§ **YOUR ASSIGNMENT**
Using the data that follows, give again word for word the lines between the one holding "Для хранения платьев, брю" and the one holding "Ti protrebbe interessare", inclusive. Omit the pictures.

§ **ENTRIES PROVIDED**
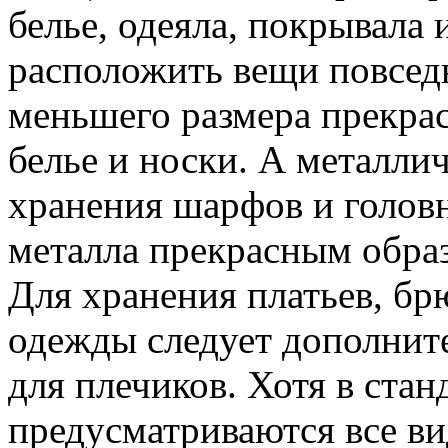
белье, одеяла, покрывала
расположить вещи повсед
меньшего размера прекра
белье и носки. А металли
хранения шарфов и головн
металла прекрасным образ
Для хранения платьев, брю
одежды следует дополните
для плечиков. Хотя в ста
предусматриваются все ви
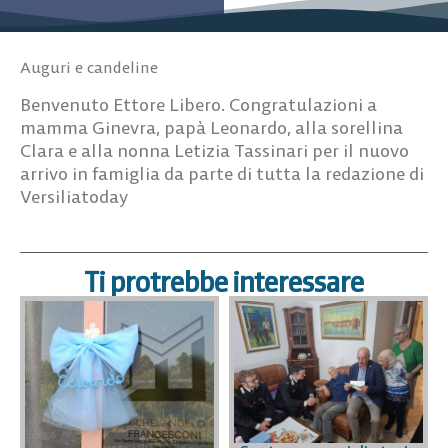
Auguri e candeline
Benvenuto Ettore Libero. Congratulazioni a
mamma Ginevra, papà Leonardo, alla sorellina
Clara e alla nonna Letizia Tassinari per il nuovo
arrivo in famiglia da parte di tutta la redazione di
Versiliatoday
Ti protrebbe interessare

==

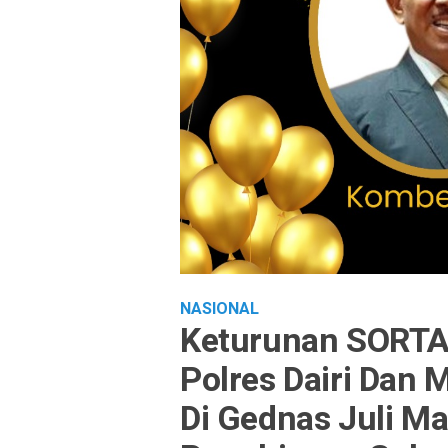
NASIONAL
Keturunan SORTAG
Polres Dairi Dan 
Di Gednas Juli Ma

§ **SOLUTION**
Для хранения платьев, брю
одежды следует дополните
для плечиков. Хотя в ста
предусматриваются все ви
Auguri e candeline
Benvenuto Ettore Libero. Congratulazioni a
mamma Ginevra, papà Leonardo, alla sorellina
Clara e alla nonna Letizia Tassinari per il nuovo
arrivo in famiglia da parte di tutta la redazione di
Versiliatoday
Ti protrebbe interessare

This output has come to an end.